There is another hope: hope that tomorrow will be better than yesterday. Yesterday is already gone and it did not bring the desired paradise. Today is not ended yet and even if today ends like yesterday, Hope is that tomorrow will be better than yesterday.
This second hope is what the author, now President of the Federal Republic of Nigeria has. “I see Hope” that tomorrow will be better than our yester years. This by itself is not a bad idea. It is in the final analysis, true that once there is life, there will always be hope. Whether a “She” Hope or an Uncle Hope, there will always be Hope. However, the reality of the Nigerian populace does not need to see hope, they need Uncle Hope! There must be a more liberalised economic policy such that the market is more flexible than what it is; more operators in the economic enterpreneuralship so that there could be more job opportunities and hope for a better power motivation. It is good to protect the local industries and farmers from the fears of globalisation and direct foreign investments. However, unless the numerous governments’ policy initiatives such as SMIES, bank of commerce and industry, micro-credit facilities are transformed beyond the paper work into practical Uncle Hope, the president will merely see Hope until his vision is blurred. No one wants to see Hope if they can afford to look away. The roadside mechanic, the vulcaniser, the groundnut sellers, the shoe makers, the traders, the market women, all who need perhaps NGN50, 000 loan to improve their enterprenuralship need not see hope, they want Uncle Hope. Uncle Hope they can touch, they can feel; Hope which is “out of our dreams and into our lives”.

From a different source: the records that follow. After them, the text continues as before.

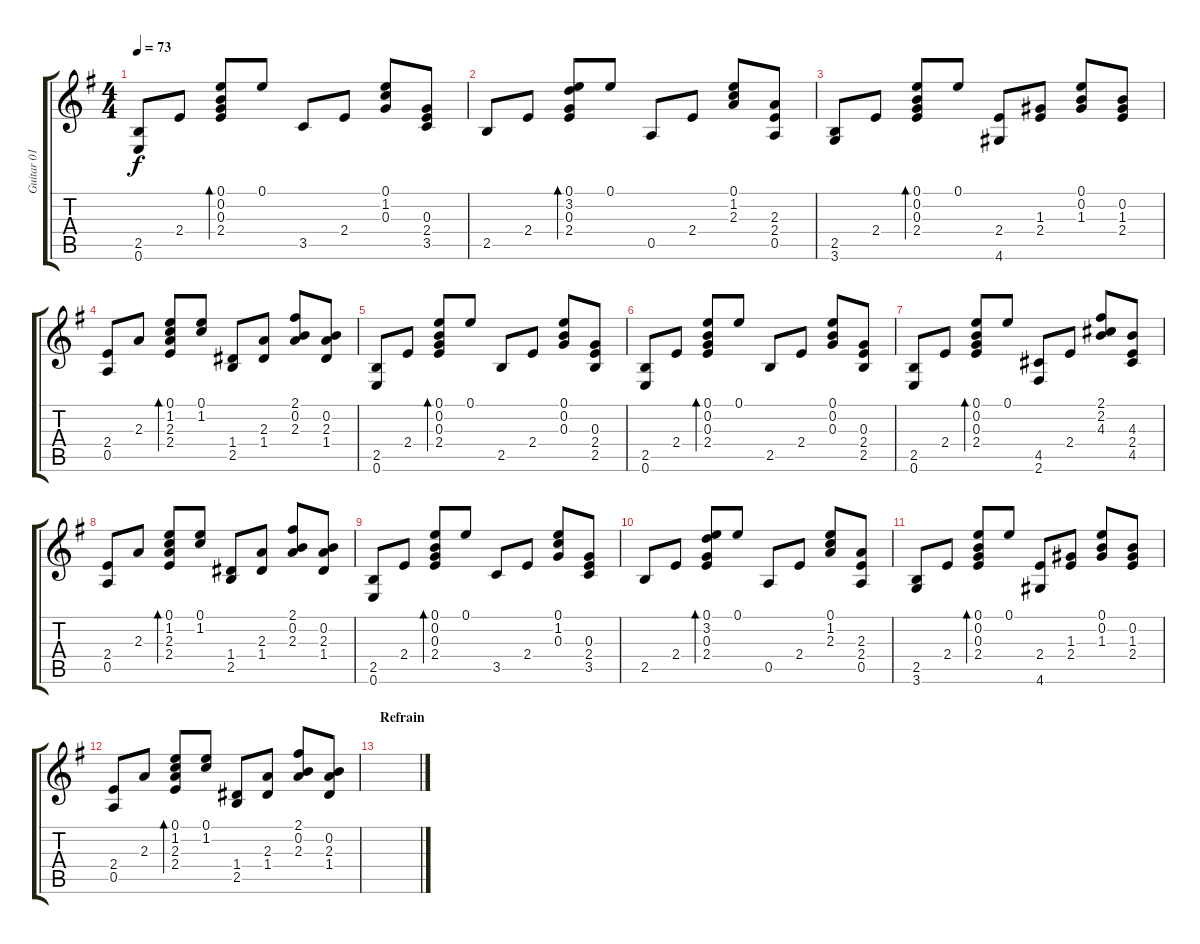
\track ("Guitar 01" "Guitar 01") {instrument acousticguitarnylon}
\staff {score tabs}
\tuning (E4 B3 G3 D3 A2 E2) {hide}
\ts (4 4)
\tempo 73
\clef g2
\ks g
(2.5 0.6).8{dy f} 2.4.8 (0.1 0.2 0.3 2.4).8{bd 240} 0.1.8 3.5.8 2.4.8 (0.1 1.2 0.3).8 (0.3 2.4 3.5).8 |
2.5.8 2.4.8 (0.1 3.2 0.3 2.4).8{bd 240} 0.1.8 0.5.8 2.4.8 (0.1 1.2 2.3).8 (2.3 2.4 0.5).8 |
(2.5 3.6).8 2.4.8 (0.1 0.2 0.3 2.4).8{bd 240} 0.1.8 (2.4 4.6).8 (1.3 2.4).8 (0.1 0.2 1.3).8 (0.2 1.3 2.4).8 |
(2.4 0.5).8 2.3.8 (0.1 1.2 2.3 2.4).8{bd 240} (0.1 1.2).8 (1.4 2.5).8 (2.3 1.4).8 (2.1 0.2 2.3).8 (0.2 2.3 1.4).8 |
(2.5 0.6).8 2.4.8 (0.1 0.2 0.3 2.4).8{bd 240} 0.1.8 2.5.8 2.4.8 (0.1 0.2 0.3).8 (0.3 2.4 2.5).8 |
(2.5 0.6).8 2.4.8 (0.1 0.2 0.3 2.4).8{bd 240} 0.1.8 2.5.8 2.4.8 (0.1 0.2 0.3).8 (0.3 2.4 2.5).8 |
(2.5 0.6).8 2.4.8 (0.1 0.2 0.3 2.4).8{bd 240} 0.1.8 (4.5 2.6).8 2.4.8 (2.1 2.2 4.3).8 (4.3 2.4 4.5).8 |
(2.4 0.5).8 2.3.8 (0.1 1.2 2.3 2.4).8{bd 240} (0.1 1.2).8 (1.4 2.5).8 (2.3 1.4).8 (2.1 0.2 2.3).8 (0.2 2.3 1.4).8 |
(2.5 0.6).8 2.4.8 (0.1 0.2 0.3 2.4).8{bd 240} 0.1.8 3.5.8 2.4.8 (0.1 1.2 0.3).8 (0.3 2.4 3.5).8 |
2.5.8 2.4.8 (0.1 3.2 0.3 2.4).8{bd 240} 0.1.8 0.5.8 2.4.8 (0.1 1.2 2.3).8 (2.3 2.4 0.5).8 |
(2.5 3.6).8 2.4.8 (0.1 0.2 0.3 2.4).8{bd 240} 0.1.8 (2.4 4.6).8 (1.3 2.4).8 (0.1 0.2 1.3).8 (0.2 1.3 2.4).8 |
(2.4 0.5).8 2.3.8 (0.1 1.2 2.3 2.4).8{bd 240} (0.1 1.2).8 (1.4 2.5).8 (2.3 1.4).8 (2.1 0.2 2.3).8 (0.2 2.3 1.4).8 |
\section ("" "Refrain")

But opening up the market for more investors, both locally and internationally is, in itself, not the El Dorado, it is only one of the necessary items within the network of other initiatives such as a sound Rule of Law, Human and Property Rights and a more Liberal Democracy. A transparent Rule of Law will guarantee speedy access to Justice, make the Nigerian Police a public servant rather than public nuisance, allow the due process of the law to accuse and any business conglomerates who are acting contrary to trade and investment agreements. Rule of Law will put the parliament in check of the executives and not a mere camouflage of the president’s extended office because of the One-Party scenario that we find ourselves under the PDP-led government. A more decentralised democracy will bring government closer to the people, guarantees popular participation, enhance peace and stability and most importantly, promote easy and quick access to justice. In the final analysis, peace is not only the absence of war or conflict; peace is also the presence of justice! If the president is not merely using “I see Hope” as a political campaign to win election, then he must follow the footsteps of his predecessors who had, in the past, seen the same hope. Martin Luther King Jr. saw hope; he had a dream, but every step he took until he bowed out, was towards taking the Dream out of his illusions into reality. The one million-man march, the Montgomery bus
standoff, the civil cases in courts and the mass protests were towards bringing the dream closer to Uncle Hope. One 4- year term had gone by. The Nigerian peoples had once again invested their hopes in a re-election. Now, President Olusegun Obasanjo ought to know that “I see Hope” must, before he leaves the office get closer to Uncle Hope otherwise, we will be back to where we started; hopeless and frustrated.
However, is Hope outrightly hopeless? It cannot be so! The joy of life is also in the faith that there is a hope somewhere to keep life going. There is need to be alive and to have Hope that tomorrow will be better than the previous days.